[Required task] Copy the material below verbatim, starting at the line containing "Page size: 2134x1600." and ending at the line containing "title Every subject, every". Include both of those lines and nothing else.

====== Material to process ======

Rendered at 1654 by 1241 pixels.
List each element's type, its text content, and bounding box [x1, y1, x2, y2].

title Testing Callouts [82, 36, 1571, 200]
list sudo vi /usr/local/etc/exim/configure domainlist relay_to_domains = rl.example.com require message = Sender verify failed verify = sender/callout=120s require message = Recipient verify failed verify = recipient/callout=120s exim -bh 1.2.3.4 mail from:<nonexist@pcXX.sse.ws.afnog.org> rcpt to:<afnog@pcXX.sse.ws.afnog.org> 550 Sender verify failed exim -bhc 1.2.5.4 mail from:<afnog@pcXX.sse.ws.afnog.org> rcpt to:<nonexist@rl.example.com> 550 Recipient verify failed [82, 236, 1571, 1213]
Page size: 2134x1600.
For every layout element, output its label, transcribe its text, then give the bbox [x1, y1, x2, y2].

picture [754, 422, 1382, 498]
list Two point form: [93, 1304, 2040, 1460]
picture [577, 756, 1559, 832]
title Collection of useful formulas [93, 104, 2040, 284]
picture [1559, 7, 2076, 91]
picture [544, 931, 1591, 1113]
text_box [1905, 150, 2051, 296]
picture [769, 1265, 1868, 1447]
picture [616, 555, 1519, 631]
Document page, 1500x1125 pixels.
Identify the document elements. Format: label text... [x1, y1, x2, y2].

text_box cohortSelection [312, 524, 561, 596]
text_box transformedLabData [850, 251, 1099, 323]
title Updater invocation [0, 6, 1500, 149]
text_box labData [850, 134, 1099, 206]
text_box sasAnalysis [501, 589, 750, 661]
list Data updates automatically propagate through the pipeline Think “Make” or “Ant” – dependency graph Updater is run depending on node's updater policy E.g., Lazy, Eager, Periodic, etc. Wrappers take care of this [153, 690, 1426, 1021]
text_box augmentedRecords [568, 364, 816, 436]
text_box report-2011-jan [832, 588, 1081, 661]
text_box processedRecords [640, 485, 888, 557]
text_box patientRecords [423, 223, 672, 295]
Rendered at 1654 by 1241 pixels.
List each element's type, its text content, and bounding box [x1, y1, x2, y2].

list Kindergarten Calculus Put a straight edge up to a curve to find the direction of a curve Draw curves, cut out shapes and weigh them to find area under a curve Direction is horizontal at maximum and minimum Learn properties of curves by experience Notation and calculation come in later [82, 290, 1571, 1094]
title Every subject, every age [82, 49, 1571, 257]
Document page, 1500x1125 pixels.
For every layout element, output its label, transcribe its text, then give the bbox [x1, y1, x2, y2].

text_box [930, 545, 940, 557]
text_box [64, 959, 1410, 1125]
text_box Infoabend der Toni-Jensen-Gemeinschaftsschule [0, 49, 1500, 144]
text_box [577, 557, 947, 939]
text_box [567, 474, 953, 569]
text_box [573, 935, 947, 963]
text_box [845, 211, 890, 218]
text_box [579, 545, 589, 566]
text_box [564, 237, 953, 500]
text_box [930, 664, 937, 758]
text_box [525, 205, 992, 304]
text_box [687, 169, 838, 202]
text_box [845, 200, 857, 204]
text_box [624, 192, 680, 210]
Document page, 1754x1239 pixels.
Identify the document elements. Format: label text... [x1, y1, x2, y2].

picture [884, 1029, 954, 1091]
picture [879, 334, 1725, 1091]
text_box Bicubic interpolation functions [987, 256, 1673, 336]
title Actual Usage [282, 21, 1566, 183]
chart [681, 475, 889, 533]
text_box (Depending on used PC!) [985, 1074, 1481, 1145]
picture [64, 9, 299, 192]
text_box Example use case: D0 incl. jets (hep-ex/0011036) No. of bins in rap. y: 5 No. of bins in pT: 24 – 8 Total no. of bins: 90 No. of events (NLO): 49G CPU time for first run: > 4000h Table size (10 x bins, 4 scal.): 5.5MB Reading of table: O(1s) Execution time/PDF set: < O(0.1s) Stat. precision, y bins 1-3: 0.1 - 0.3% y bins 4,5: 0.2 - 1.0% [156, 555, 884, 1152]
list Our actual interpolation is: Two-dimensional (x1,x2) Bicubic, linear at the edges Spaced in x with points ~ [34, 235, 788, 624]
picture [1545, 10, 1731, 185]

======

[Exercise output]
Page size: 2134x1600.
For every layout element, output its label, transcribe its text, then give the bbox [x1, y1, x2, y2].

picture [754, 422, 1382, 498]
list Two point form: [93, 1304, 2040, 1460]
picture [577, 756, 1559, 832]
title Collection of useful formulas [93, 104, 2040, 284]
picture [1559, 7, 2076, 91]
picture [544, 931, 1591, 1113]
text_box [1905, 150, 2051, 296]
picture [769, 1265, 1868, 1447]
picture [616, 555, 1519, 631]
Document page, 1500x1125 pixels.
Identify the document elements. Format: label text... [x1, y1, x2, y2].

text_box cohortSelection [312, 524, 561, 596]
text_box transformedLabData [850, 251, 1099, 323]
title Updater invocation [0, 6, 1500, 149]
text_box labData [850, 134, 1099, 206]
text_box sasAnalysis [501, 589, 750, 661]
list Data updates automatically propagate through the pipeline Think “Make” or “Ant” – dependency graph Updater is run depending on node's updater policy E.g., Lazy, Eager, Periodic, etc. Wrappers take care of this [153, 690, 1426, 1021]
text_box augmentedRecords [568, 364, 816, 436]
text_box report-2011-jan [832, 588, 1081, 661]
text_box processedRecords [640, 485, 888, 557]
text_box patientRecords [423, 223, 672, 295]
Rendered at 1654 by 1241 pixels.
List each element's type, its text content, and bounding box [x1, y1, x2, y2].

list Kindergarten Calculus Put a straight edge up to a curve to find the direction of a curve Draw curves, cut out shapes and weigh them to find area under a curve Direction is horizontal at maximum and minimum Learn properties of curves by experience Notation and calculation come in later [82, 290, 1571, 1094]
title Every subject, every age [82, 49, 1571, 257]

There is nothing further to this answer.